Update 7:18 pm EST I just tried an experiment changing the default format for the Camtasia Recorder to .avi instead of .camrec. I watched quite a bit of the result andit seemed to be staying i sync but I haven't watched the whole thing yet. I am about to go out for the evening so I'll check it later but here is the link for anyone who wants to watch it, it about 29 minutes long

Setting Up the Module Control and Pages

Hopefully this is better.

Update 2/27/2007
The above linked Flash movie stays in sync for about the first 20 minutes then the audio gets ahead of the video, so still having the problem. It seems somewhat iproved since it lot longer in sync before it goes out but its still not appealing to spend a lot of time making a tutorial only to find that it didn't produce what you wanted and there is no apparent way to get it to do what it should.

I'm thinking Camtasia

Though my initial experiments with Wink seemed promising as I tried to use it for more tutorials I ran into problems.
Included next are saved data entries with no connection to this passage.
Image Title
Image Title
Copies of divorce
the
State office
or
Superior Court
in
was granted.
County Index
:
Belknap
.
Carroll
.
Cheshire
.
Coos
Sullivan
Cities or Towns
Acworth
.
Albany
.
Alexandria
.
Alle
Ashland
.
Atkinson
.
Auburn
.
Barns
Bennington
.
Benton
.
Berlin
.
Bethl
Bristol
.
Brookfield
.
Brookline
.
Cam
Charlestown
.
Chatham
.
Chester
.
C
After what I thought was a good take for a particular demo it crashed and lost my work. Then I did it again and the rendered content audio sounded slow and very deep, unintelligible.

So I downloaded the trial version of Camtasia Studio. It lasts 30 days fully functional and I think I'm going to have to buy it. It seems more feature rich and most importantly stable.

Here is the second take of a tutorial I did with Wink after the first take crashed

then I re-did it with Camtasia as seen here

It was an unscripted session both times I think I probably did a better take in Wink but the quality of the result with Camtasia is much better it seems to me.

Hopefully Wink will improve over time, I'll certainly keep my eye on it, but I need something more robust if I'm going to spend my time creating tutorials so it looks like I will pony up the dough for Camtasia soon, it seems very impressive to me.

Wink Wink Nudge Nudge

Todd Stone nudged me to try Wink, a free demo/tutorial creation tool that allows you to do screen capture and audio capture to produce Flash movies. I finally got around to it just now and tested it by making a quick demo of the mojoPortal personalization features. Click here to watch it.

So far I'm really impressed with Wink, its easy to use. The audio sounds a little broken up but not too bad. I'm using a really good mic and preamp, I think its just the compression that makes it sound a little choppy. I used the web safe color palette to help make the file a little smaller. Wink outputs both the.swf Flash file and a .htm file to host the Flash movie.



I'm definitely going to do more tutorials this way, hopefully I will get better at it as I go. The personalization demo I did today was unscripted and done mainly as a test to get the audio levels right.

Update: I moved the .swf file for this tutorial over to my google pages site to reduce load on the web server hosting this site since the file is almost 6MB. IE doesn't seem to want to play the movie because the html page is not in the same domain as the movie file. This is probably a security feature of IE. If you are having this trouble use this link instead, it goes directly to the .swf file and IE seems willing enough to load it without a page wrapped around it.